Media Release
In a move welcomed by patient advocacy group Myeloma New Zealand, drug buying agency Pharmac has proposed to widen access to blood cancer treatment lenalidomide (Revlimid). Myeloma is an incurable type of blood cancer that starts in the bone marrow and leads to serious complications such as kidney failure, bone pain and infections.
If approved, the deal would mean that from April 2020, some patients would be able to access subsidised lenalidomide earlier in their course of treatment. Dr Ken Romeril – consultant haematologist and founder of Myeloma New Zealand says “This is important as you often see a better response to novel treatments like lenalidomide when you use them up front. This will make a real difference to many Kiwis, some of who have been forced to fundraise to pay for the drug privately.”
Myeloma New Zealand was one of several patient advocacy groups that marched on Parliament in 2019 presenting petitions demanding an overhaul of New Zealand’s drug funding process and budget.
Lenalidomide – which is currently funded for people whose disease has returned twice after initial treatments, would become available for some patients as a ‘maintenance’ treatment, taken orally early in the disease stage, but only after chemotherapy and a stem cell transplant. The deal is expected to help around 120 of the 400 New Zealanders diagnosed with myeloma each year.
In a separate move, Pharmac has also announced widened access to bortezomib, a myeloma treatment currently used for newly diagnosed myeloma patients. This deal removes restrictions allowing for longer and repeated treatment with bortezomib. “Together with the lenalidomide proposal, the move by Pharmac would help improve access to drugs we’ve already been using for myeloma in New Zealand for some years” says Dr Romeril.
“There still remains a substantially high unmet need for patients whose disease has progressed. Myeloma follows a relapsing, remitting course and patients can have very individualised responses to treatments due to the complexities of the disease.
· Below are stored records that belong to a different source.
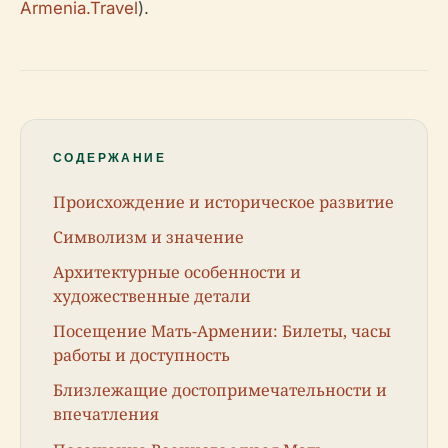
Armenia.Travel
).
СОДЕРЖАНИЕ
Происхождение и историческое развитие
Символизм и значение
Архитектурные особенности и
художественные детали
Посещение Мать-Армении: Билеты, часы
работы и доступность
Близлежащие достопримечательности и
впечатления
There are very good novel treatments currently awaiting funding by Pharmac. We still very much need drugs like daratumumab and carfilzomib and hope to see more good news soon. Although incurable, the innovations we’re seeing will mean we can treat this as a chronic illness instead of a terminal one,” says Dr Romeril.
Joy Wilkie, who has lived with myeloma for four years, is thrilled with the move to improve the management of myeloma in New Zealand, which is falling behind the rest of the world. “Greater gains in quality of life and overall survival can be achieved with the availability of further myeloma treatment options. I’ve been in remission since 2016 and always look to see what Australia offers its myeloma patients. While the moves by Pharmac are a step in the right direction, we still have a way to go in New Zealand’s management of myeloma.”
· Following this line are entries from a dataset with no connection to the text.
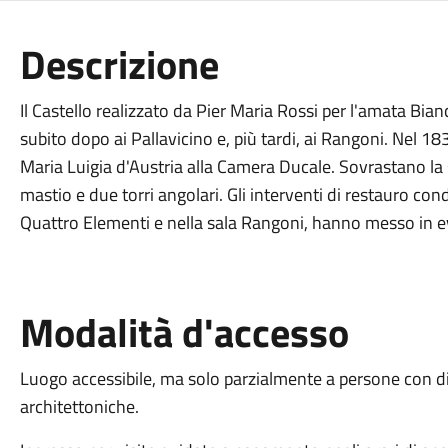
Descrizione
Il Castello realizzato da Pier Maria Rossi per l'amata Bian
subito dopo ai Pallavicino e, più tardi, ai Rangoni. Nel 1
Maria Luigia d'Austria alla Camera Ducale. Sovrastano la s
mastio e due torri angolari. Gli interventi di restauro cond
Quattro Elementi e nella sala Rangoni, hanno messo in e
Modalità d'accesso
Luogo accessibile, ma solo parzialmente a persone con dis
architettoniche.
However, not everyone is as pleased with the proposal saying the deal doesn’t go far enough, especially for those whose disease is longer-standing. Patients who weren’t suitable for stem-cell transplant will also be ignored, as stem-cell transplant is a prerequisite to treatment access under the new proposal. “It’s a start, but what about the people who couldn’t have a transplant, had their transplant outside the time limit or whose disease has already relapsed? We must see faster and better decisions when it comes to modern cancer medicines in New Zealand. The current system of rationing by delay is broken,“ says Tania Crosbie, whose husband Paul was diagnosed with myeloma in 2014.
“I’m pleased to see clinicians given more freedom to utilise drugs like bortezomib and lenalidomide, this is progress, but they’re not new drugs. There remains a big gap for patients whose disease has relapsed, Pharmac has applications for three novel drugs that would go a long way towards helping these people. When my husband relapses his next line of treatment is thalidomide. I think New Zealand can do better than that,” says Mrs Crosbie.